Lazy blogging, what’s worth checking out

Posted in Around The Nation, Around The State, Williamson County at 4:52 pm by wcnews

Follow up on NSA spying, The NSA Black Hole: 5 Basic Things We Still Don’t Know About the Agency’s Snooping. And meet the whistleblower, NSA whistleblower Edward Snowden: ‘I don’t want to live in a society that does these sort of things’ – video.

Texas News:

Special Interests Paid Lobbyists Up to $328 Million in 2013 Session.

By late May 2013, 1,663 Texas lobbyists reported that 2,820 clients took out 8,172 paid lobby contracts worth a grand total of from $155 million to $328 million. The precise value of these contracts is unknown because Texas lobbyists report values in ranges (e.g. $100,000 to $149,999). 2013 lobby spending fell short of the $359 million maximum spent at the same point in the 2011 session.

Democratic organization opens Bexar County office.

A group that aims to turn the Lone Star State into a stronghold for the Democratic Party opened a headquarters in Bexar County on Sunday.

Battleground Texas, an organization founded earlier this year to make Democrats within the state more competitive for statewide and national office, hosted an open house in its new location at 3000 West Interstate 10, which it will share with the Bexar County Democratic Party.

Oscar Silva, senior organizer for Battleground Texas, told a group of about 30 volunteers that the organization will focus on registering voters, calling potential voters and gathering data.

“Why are we emphasizing this so much? Because we know that when the electorate is expanded, Democrats win,” he said.

Pauken on Perry: Sound bites, not sound policy.

Pauken said Perry’s office “wanted me to essentially repudiate my own position,” and that he refused, having made up his mind when he left a stint as a military intelligence officer in Vietnam in 1969 that he would salute only the folks he felt like saluting.

He said the difference in opinion was one of the things that led him to believe the current administration practices “government by sound bite, not sound policies.”

Perry showcased his decision as one of the ways he has stood up against Washington meddling as he faced a GOP primary challenge from then U.S. Sen. Kay Bailey Hutchison, whom he handily defeated.

With his idea, Pauken said, the state either could have received the money without strings or had a beauty of a 10th Amendment lawsuit against the Obama Administration.

“That’s when I came to the conclusion that these folks weren’t serious about advancing our conservative principles in an effective way,” said Pauken, who continued to serve as Workforce Commission chairman until 2012.
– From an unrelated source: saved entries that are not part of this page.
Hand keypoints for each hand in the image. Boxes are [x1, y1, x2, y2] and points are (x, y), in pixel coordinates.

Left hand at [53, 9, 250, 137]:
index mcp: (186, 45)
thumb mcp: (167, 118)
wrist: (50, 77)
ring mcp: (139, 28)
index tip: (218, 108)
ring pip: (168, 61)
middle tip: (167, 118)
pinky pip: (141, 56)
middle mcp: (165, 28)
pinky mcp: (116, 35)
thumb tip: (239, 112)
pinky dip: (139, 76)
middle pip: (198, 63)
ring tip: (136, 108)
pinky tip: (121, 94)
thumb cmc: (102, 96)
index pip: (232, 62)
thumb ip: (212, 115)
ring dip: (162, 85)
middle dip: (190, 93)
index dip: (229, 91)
In tea party era, it’s tough to maintain party discipline.

In the House, 29 of the chamber’s 150 members voted against the final conference committee report on the budget. Only one was a Democrat, House Criminal Jurisprudence Committee Chairman Abel Herrero of Robstown. He was among four Straus-appointed committee chairmen who voted nay.

The others were GOP Reps. Harvey Hilderbran of Kerrville, head of tax-writing Ways and Means; Lois Kolkhorst of Brenham, who leads Public Health; and John Smithee of Amarillo, the Insurance Committee’s long-time chief. Hilderbran wants to run for comptroller. Most people believe Kolkhorst, who this year courted both tea party-backed House freshmen and Gov. Rick Perry, is ambitious and hatching some big career move.
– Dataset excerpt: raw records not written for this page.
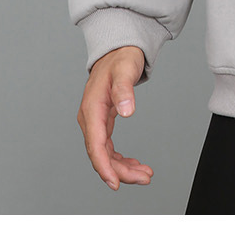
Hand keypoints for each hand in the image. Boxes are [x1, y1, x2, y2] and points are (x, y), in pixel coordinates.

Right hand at [77, 45, 153, 190]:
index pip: (95, 146)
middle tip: (144, 178)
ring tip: (144, 174)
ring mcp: (95, 122)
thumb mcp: (125, 70)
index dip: (105, 167)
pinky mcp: (102, 122)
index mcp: (92, 109)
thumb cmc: (120, 58)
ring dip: (123, 167)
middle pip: (101, 155)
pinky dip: (121, 158)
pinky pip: (109, 147)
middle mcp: (90, 118)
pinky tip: (134, 164)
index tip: (116, 183)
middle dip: (121, 171)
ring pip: (105, 154)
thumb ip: (124, 90)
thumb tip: (127, 111)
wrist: (117, 50)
Who wielded the most influence in Austin? Not who you’d expect.

This year, neither Gov. Rick Perry nor Lt. Gov. David Dewhurst left the biggest mark on the Legislature’s regular session. The most important figure was House Speaker Joe Straus. His influence was both positive and negative — you couldn’t miss it.

Williamson County:

County pushes stronger election-judge training.

Williamson County Judge Dan Gattis on Tuesday called for the formation of a committee – consisting of five Republicans, five Democrats and election administration officials – that will draft standards and procedures regarding mandatory training for election judges.

Training is currently available, but who takes what level of course and other issues have been sources of contention. What the problem is depends upon whom one asks.